Один раз сходили летом на рыбалку. Наша речка Крутоносовка летом пересыхает, но возле засол-завода она перекрыта дамбой и там летом сохраняется вода для нужд завода. Это далеко, больше 2-х км, но ближе водоема, где может быть рыба, нет. Я сделал крючок из иголки, раскалив ее над свечкой и согнув нужным образом. Поплавок вырезал из пенопласта, вместо лески использовал суровую нитку. Из сухого орешника сделал удилище. Взял с собой хлеба для наживки и толпой человек в пять мы пошли к водоему. Вопреки моему ожиданию, воды там оказалось не так уж и много. Закинули удочку и стали ждать. Рыбу не видно было, а вот головастики плавали в изобилии. Им почему-то понравился мой поплавок, и они стали его грызть. За два часа, которые мы там просидели, половину поплавка они съели. Но рыба так и не клюнула.

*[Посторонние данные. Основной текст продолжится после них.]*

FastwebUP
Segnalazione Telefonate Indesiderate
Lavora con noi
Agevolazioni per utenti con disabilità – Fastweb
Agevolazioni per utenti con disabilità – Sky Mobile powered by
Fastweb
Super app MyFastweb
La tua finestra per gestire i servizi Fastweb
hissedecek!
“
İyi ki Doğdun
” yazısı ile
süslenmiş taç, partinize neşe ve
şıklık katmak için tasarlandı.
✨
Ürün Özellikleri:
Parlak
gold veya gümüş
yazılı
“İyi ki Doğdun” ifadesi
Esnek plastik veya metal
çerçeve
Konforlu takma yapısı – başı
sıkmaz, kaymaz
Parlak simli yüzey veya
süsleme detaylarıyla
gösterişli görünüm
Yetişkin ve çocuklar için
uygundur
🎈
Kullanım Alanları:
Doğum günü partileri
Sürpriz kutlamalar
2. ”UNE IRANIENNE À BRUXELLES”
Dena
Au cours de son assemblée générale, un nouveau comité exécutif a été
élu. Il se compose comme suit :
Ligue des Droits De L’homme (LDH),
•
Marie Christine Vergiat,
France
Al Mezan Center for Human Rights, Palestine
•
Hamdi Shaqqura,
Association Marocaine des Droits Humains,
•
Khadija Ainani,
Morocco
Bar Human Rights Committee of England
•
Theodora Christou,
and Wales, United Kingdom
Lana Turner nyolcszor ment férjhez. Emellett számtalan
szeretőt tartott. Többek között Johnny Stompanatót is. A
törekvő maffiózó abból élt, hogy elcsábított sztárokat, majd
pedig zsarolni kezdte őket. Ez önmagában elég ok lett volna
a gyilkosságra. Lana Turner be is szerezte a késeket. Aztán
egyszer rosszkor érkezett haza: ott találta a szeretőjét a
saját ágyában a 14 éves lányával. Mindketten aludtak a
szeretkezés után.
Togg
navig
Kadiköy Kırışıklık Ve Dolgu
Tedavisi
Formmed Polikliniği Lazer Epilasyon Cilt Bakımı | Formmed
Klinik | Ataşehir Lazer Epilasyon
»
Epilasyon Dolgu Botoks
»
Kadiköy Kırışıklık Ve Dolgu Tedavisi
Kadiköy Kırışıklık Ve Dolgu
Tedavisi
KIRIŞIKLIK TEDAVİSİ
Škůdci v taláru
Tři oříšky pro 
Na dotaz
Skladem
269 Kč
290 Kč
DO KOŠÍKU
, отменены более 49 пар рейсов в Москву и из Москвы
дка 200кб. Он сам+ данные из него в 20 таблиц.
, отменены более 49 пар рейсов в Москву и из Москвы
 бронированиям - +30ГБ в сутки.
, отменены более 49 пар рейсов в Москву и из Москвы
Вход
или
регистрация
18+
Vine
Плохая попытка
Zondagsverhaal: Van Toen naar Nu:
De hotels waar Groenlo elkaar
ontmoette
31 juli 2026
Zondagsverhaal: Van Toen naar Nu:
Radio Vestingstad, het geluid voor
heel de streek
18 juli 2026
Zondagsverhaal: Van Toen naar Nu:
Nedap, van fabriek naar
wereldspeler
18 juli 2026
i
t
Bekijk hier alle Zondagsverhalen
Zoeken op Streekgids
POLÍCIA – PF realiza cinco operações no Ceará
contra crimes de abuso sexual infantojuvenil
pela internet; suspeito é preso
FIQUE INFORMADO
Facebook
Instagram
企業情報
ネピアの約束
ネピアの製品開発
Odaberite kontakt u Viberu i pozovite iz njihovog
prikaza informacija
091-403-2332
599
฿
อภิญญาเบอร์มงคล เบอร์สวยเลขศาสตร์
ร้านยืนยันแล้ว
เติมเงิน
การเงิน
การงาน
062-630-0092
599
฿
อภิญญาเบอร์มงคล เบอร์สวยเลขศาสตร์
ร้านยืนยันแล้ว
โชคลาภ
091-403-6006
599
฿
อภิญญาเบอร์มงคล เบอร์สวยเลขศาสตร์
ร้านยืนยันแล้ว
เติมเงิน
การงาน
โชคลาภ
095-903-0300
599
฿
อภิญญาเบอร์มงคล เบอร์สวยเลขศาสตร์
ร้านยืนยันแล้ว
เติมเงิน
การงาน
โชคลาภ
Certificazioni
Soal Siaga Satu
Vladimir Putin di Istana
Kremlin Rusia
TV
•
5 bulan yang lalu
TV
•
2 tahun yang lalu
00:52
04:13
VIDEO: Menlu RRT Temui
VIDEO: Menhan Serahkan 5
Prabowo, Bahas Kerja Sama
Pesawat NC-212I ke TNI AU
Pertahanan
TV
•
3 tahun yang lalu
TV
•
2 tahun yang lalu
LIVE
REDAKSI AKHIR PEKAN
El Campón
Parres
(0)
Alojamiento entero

Еще очень популярной игрой была игра на деньги. В нее играли все время, кроме зимы. Ставка была 1 копейка. Монеты складывались стопкой друг на друга, определялась очередность игры, и с расстояния порядка 10 – 15 метров по очереди в эту стопку кидали биток, обычно это был старинный медный пятак. Задача была положить биток как можно ближе к кучке монет, а лучше всего ее задеть. При касании это был чистый выигрыш, все деньги переходили счастливчику. Если касания не было, то по очереди, в соответствии с дальностью остановки битка от стопки монет, били этим битком по монетам. Если хотя бы одна из монет переворачивалась, эту монету можно было забирать себе и бить дальше, и так до тех пор, пока монеты после удара переворачиваются. Если ни одна монета не перевернулась, то шел переход хода к следующему по очереди. Выигрыши или проигрыши были небольшими, а все монеты были жутко гнутыми, да и не жалко их было, уже шли разговоры о предстоящей Хрущевской денежной реформе в соотношении 10/1. Деньги потом действительно поменяли, но 1, 2 и 3 копейки старого образца остались в обиходе. Но самое странное, что мелкие товары, которые раньше стоили 1 копейку, как например коробок спичек, так и остались стоить 1 копейку. На базаре пучок укропа или петрушки как стоили 5 копеек на старые деньги, так и остались стоить 5 копеек на новые деньги, то есть цена выросла в 10 раз. В итоге расходы на покупки увеличились, и народ понял, что с реформой его обманули.